Supplied text:
╭──

Tuesday, 21 July 2015

Review: The Awesome by Eva Darrows

The Awesome by Eva DarrowsThe Awesome by Eva Darrows (review copy) - Seventeen-year-old Maggie Cunningham is tough, smart, and sassy. She's also not like other girls her age, but then, who would be when the family business is monster hunting? Combat boots, ratty hooded sweatshirts, and hair worn short so nothing with claws can get a grip, Maggie's concerns in life slant more toward survival than fashion or boys.

Which presents a problem when Maggie's mother informs her that she can't get her journeyman's license for hunting until she loses her virginity. Something about virgin blood turning vampires into pointy rage monsters. Insides being on the outside and all that.

Maggie's battled zombies and goblins and her fair share of house brownies, but finding herself a boy proves a much more daunting task than any monster hunt. Did you know normal girls don't stuff their bras with holy water balloons? Nor do they carry wooden stakes in their waistbands. And they care about things like "matching" and "footwear." Of course, they also can't clean a gun blindfolded, shoot a crossbow, or exorcise ghosts from a house. Which means they're lame and Maggie's not. Because Maggie's awesome. The Awesome, in fact.

Just ask her. She'd be more than happy to tell you.

After she finds herself a date.
From Goodreads.

When I was contacted about reviewing The Awesome by Eva Darrows, I was drawn to two things; the amazing sounding plot - Maggie has to lose her virginity in order to fight bigger monsters? Whaaat? - and how it was described as being a feminist story. That was me sold! However, although The Awesome is a good story, I did have a few issues with it.

╰──

Stored entries
╭──

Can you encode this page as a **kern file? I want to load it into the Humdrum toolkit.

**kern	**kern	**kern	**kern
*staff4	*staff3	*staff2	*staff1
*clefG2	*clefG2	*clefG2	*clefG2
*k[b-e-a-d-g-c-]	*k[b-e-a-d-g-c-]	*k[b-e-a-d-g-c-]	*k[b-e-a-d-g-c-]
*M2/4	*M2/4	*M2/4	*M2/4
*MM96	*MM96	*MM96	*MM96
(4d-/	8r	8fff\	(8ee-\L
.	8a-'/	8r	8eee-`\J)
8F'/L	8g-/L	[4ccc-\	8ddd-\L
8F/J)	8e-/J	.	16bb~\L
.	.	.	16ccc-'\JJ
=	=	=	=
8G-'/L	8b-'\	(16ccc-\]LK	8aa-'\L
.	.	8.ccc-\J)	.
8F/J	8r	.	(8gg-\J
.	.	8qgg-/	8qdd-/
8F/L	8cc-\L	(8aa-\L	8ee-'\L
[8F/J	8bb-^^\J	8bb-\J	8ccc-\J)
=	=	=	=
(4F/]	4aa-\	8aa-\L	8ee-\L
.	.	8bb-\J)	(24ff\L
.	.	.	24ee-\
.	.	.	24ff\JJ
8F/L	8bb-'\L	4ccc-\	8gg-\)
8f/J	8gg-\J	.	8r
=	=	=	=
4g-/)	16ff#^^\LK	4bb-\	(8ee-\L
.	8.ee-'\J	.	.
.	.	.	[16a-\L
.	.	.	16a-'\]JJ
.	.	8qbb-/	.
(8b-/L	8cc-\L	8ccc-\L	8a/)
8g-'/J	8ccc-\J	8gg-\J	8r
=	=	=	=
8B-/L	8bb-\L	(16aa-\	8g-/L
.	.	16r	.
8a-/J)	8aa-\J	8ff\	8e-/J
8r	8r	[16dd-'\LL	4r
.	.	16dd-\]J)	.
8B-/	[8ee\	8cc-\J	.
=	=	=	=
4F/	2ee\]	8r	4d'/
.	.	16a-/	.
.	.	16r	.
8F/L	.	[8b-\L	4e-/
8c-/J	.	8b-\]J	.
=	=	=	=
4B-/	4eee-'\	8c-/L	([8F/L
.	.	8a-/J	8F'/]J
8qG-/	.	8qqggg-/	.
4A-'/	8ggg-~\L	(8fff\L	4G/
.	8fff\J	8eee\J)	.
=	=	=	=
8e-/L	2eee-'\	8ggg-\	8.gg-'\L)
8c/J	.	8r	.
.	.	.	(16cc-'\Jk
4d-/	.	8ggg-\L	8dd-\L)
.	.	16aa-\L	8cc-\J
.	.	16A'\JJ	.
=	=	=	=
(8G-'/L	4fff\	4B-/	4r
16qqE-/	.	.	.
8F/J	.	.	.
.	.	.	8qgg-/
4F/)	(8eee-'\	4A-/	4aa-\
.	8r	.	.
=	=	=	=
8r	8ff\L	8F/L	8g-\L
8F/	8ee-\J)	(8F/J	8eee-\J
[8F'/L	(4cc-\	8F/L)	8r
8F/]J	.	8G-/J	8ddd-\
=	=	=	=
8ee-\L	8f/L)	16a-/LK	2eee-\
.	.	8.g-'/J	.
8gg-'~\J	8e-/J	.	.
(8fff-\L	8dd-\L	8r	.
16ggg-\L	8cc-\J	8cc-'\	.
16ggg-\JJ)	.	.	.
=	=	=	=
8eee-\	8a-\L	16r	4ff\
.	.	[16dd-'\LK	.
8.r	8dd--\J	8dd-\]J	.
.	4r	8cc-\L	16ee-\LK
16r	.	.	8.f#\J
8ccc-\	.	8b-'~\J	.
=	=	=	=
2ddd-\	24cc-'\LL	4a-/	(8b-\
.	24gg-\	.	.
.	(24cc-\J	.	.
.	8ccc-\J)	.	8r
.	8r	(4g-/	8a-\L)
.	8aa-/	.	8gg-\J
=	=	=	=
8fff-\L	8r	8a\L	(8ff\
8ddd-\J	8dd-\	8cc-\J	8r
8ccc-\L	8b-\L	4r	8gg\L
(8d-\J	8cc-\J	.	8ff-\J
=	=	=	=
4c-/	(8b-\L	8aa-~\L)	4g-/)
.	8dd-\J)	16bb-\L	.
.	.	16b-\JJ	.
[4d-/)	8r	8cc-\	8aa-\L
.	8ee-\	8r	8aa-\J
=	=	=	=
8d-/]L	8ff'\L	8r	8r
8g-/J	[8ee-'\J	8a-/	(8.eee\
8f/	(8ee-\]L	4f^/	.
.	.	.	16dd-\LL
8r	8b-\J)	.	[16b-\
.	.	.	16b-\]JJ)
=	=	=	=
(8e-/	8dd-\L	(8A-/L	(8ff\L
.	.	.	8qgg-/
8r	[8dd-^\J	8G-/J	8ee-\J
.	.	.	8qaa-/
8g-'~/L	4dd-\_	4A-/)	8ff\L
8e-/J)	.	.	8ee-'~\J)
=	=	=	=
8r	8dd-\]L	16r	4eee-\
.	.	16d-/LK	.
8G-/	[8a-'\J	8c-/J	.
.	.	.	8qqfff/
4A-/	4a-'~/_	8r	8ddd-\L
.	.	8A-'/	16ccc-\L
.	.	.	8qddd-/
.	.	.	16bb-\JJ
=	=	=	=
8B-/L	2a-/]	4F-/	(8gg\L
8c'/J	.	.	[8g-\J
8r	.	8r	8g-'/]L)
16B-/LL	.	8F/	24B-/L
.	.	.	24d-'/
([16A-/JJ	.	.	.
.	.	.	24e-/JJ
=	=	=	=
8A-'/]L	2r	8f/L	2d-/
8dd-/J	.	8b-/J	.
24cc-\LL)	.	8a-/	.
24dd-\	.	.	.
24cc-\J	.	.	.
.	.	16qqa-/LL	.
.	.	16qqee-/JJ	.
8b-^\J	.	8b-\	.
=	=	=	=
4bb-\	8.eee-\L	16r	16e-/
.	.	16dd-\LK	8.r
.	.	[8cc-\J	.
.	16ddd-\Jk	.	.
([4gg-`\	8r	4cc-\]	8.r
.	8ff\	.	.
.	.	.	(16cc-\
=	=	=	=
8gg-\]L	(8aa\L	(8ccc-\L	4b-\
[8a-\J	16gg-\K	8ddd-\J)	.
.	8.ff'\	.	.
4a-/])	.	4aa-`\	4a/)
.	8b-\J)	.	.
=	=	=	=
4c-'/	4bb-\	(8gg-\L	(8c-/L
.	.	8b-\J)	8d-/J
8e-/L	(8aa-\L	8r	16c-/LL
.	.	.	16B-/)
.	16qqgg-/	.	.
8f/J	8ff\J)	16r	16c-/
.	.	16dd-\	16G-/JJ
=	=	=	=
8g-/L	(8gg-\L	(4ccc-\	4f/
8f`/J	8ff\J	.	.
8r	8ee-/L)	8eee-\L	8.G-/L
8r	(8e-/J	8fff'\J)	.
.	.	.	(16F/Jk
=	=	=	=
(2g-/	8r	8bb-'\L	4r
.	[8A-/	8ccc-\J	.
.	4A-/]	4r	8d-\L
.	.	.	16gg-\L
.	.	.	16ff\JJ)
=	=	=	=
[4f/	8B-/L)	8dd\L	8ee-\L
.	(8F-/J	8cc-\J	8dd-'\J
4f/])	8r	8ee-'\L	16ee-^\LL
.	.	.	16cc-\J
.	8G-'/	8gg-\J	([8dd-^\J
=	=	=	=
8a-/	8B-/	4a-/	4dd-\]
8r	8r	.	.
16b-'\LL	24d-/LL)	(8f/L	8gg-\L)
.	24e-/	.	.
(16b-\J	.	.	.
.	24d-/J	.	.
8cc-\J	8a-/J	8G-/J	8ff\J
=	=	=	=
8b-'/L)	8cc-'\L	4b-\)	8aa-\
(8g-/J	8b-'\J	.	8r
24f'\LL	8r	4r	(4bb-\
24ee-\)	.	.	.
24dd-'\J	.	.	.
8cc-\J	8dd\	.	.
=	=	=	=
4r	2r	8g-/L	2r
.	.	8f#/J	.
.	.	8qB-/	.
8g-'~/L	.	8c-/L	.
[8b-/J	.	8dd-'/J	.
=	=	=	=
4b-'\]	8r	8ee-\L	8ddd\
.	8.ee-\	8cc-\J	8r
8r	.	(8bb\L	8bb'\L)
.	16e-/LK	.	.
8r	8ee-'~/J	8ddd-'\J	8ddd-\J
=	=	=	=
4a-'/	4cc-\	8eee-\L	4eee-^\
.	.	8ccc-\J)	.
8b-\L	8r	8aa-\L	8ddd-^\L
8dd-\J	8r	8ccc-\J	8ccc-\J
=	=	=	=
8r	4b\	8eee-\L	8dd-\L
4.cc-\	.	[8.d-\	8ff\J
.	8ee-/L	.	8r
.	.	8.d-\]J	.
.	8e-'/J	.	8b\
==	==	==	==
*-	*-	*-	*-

╰──

Problem description:
In the review of The Awesome, what must Maggie do before her mother will let her get a journeyman's license for hunting?

Output below:
She must lose her virginity.